Dans le même discours, le ministre repoussait la généra→ lité du système d'occupation de M. Mérilhou, mais l'état de la propriété, le droit d'acquérir et les abus qui en résultaient en Algérie, abus signalés incidemment par cet honorable pair, lui paraissaient de nature à être étudiés et régularisés, et il espérait y parvenir en imposant la terre dans cette contrée.

Le chancelier, ayant alors mis aux voix le crédit extraordinaire de 16,671,408 fr., il fut adopté à la majorité de 103 contre 8 sur 111 votants.

Un des derniers actes de la Chambre des pairs devait être autant judiciaire que politique.

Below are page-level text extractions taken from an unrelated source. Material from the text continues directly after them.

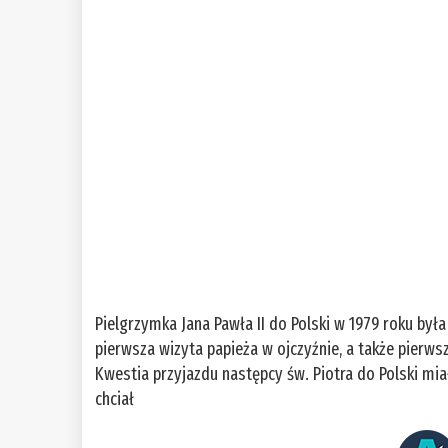
Pielgrzymka Jana Pawła II do Polski w 1979 roku był
pierwsza wizyta papieża w ojczyźnie, a także pierw
Kwestia przyjazdu następcy św. Piotra do Polski mi
chciał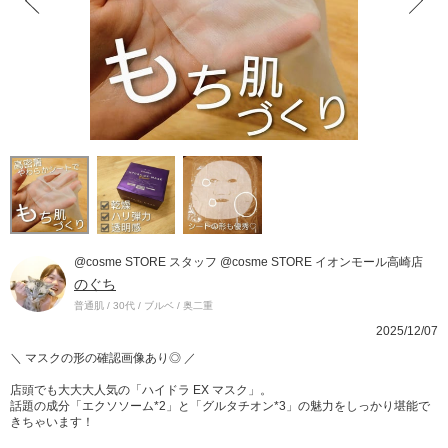
@cosme STORE スタッフ @cosme STORE イオンモール高崎店
のぐち
普通肌 / 30代 / ブルベ / 奥二重
2025/12/07
＼ マスクの形の確認画像あり◎ ／
店頭でも大大大人気の「ハイドラ EX マスク」。
話題の成分「エクソソーム*2」と「グルタチオン*3」の魅力をしっかり堪能で
きちゃいます！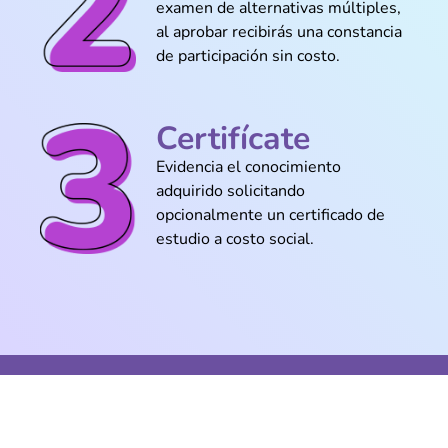
PC desde cero y ahora ya lo hago sin
examen de alternativas múltiples,
ayuda
al aprobar recibirás una constancia
de participación sin costo.
Certifícate
@Matías_Roldán
Ahora entiendo la diferencia entre
Evidencia el conocimiento
software libre y privativo sin enredarme
adquirido solicitando
opcionalmente un certificado de
estudio a costo social.
@Ivana_Espinoza
Lo de los puntos de restauración y
servicios me salvó en mi trabajo
@Leticia_Barrios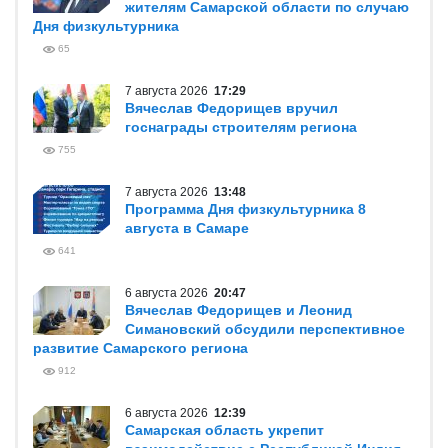
жителям Самарской области по случаю
Дня физкультурника
65
7 августа 2026
17:29
Вячеслав Федорищев вручил
госнаграды строителям региона
755
7 августа 2026
13:48
Программа Дня физкультурника 8
августа в Самаре
641
6 августа 2026
20:47
Вячеслав Федорищев и Леонид
Симановский обсудили перспективное
развитие Самарского региона
912
6 августа 2026
12:39
Самарская область укрепит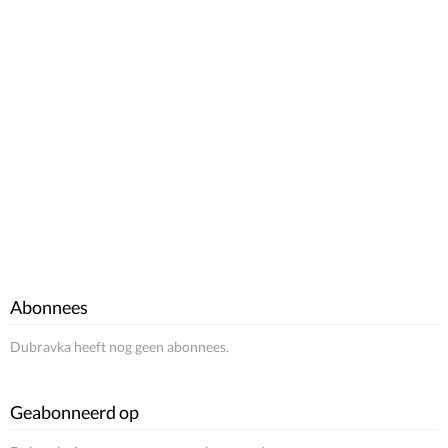
Abonnees
Dubravka heeft nog geen abonnees.
Geabonneerd op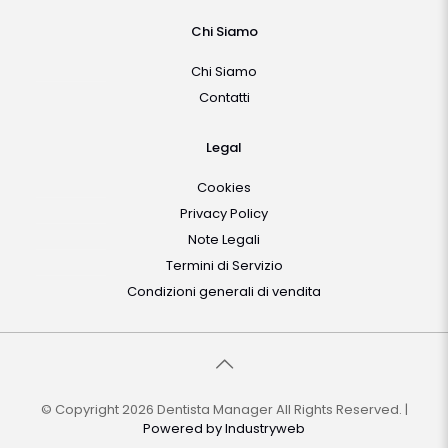
Chi Siamo
Chi Siamo
Contatti
Legal
Cookies
Privacy Policy
Note Legali
Termini di Servizio
Condizioni generali di vendita
© Copyright 2026 Dentista Manager All Rights Reserved. |
Powered by
Industryweb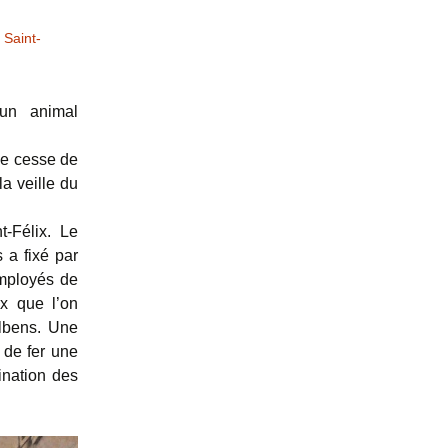
,
Saint-
 un animal
ne cesse de
a veille du
t-Félix. Le
 a fixé par
employés de
x que l’on
Albens. Une
 de fer une
ination des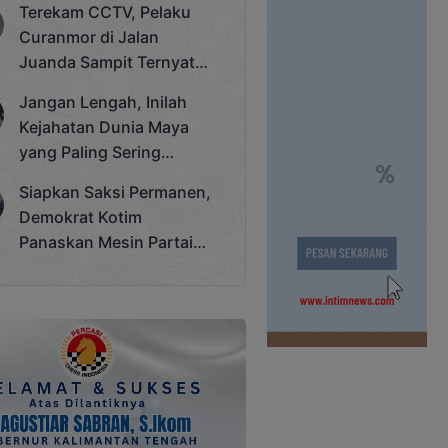
Terekam CCTV, Pelaku
Cup 2025
Curanmor di Jalan
Juanda Sampit Ternyata
Seorang PNS
Jangan Lengah, Inilah
Kejahatan Dunia Maya
yang Paling Sering
Terjadi
Siapkan Saksi Permanen,
Demokrat Kotim
Panaskan Mesin Partai
Hadapi Pemilu 2029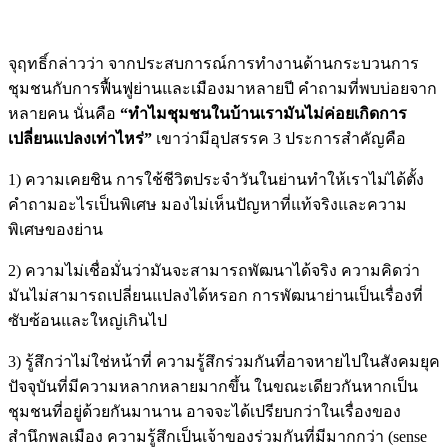
จุฤทธิ์กล่าวว่า จากประสบการณ์การทำงานด้านกระบวนการ
ชุมชนกับการฟื้นฟูย่านและเมืองมาหลายปี คำถามที่พบบ่อยจาก
หลายคน นั่นคือ
“ทำไมชุมชนในบ้านเรามันไม่ค่อยเกิดการ
เปลี่ยนแปลงเท่าไหร่”
เขาว่ามีอุปสรรค 3 ประการสำคัญคือ
1) ความเคยชิน การใช้ชีวิตประจำวันในย่านทำให้เราไม่ได้ตั้ง
คำถามอะไรเป็นพิเศษ มองไม่เห็นปัญหาที่แท้จริงและความ
พิเศษของย่าน
2) ความไม่เชื่อมั่นว่ามันจะสามารถพัฒนาได้จริง ความคิดว่า
มันไม่สามารถเปลี่ยนแปลงได้หรอก การพัฒนาย่านเป็นเรื่องที่
ซับซ้อนและใหญ่เกินไป
3) รู้สึกว่าไม่ใช่หน้าที่ ความรู้สึกร่วมกันที่อาจหายไปในสังคมยุค
ปัจจุบันที่มีความหลากหลายมากขึ้น ในขณะเดียวกันหากเป็น
ชุมชนที่อยู่ด้วยกันมานาน อาจจะได้เปรียบกว่าในเรื่องของ
สำนึกพลเมือง ความรู้สึกเป็นเจ้าของร่วมกันที่มีมากกว่า (sense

En effet, le 21 juin, sur le rapport de M. Barthe, garde-des-sceaux, en vertu de l'article 28 de la Charte, elle se constitua sur le champ en cour de justice pour connaître de l'affaire Laity, ex-lieutenant d'artillerie, accusé d'attentat à la sûreté de l'État et auteur d'un écrit intitulé: Relation historique des événements du 30 octobre 1836, le prince Napoléon, à Strasbourg.

Le 9 juillet.-M. Armand Laity, comparut à la barre de la haute Chambre, assisté de Me Michel de Bourges, son défenseur et de Me Delangle.

M. le procureur-général Franc-Carré, après avoir déclaré dans son réquisitoire que l'intention du Gouvernement n'était pas d'imposer silence à la polémique des partis, mais de mettre un terme à un système scandaleux de provocations criminelles, trouvait que la pensée qui avait dicté l'écrit était la même que celle qui avait inspiré le complot de Strasbourg, et que l'écrit comme la révolte avaient eu pour but le renversement du Gouvernement.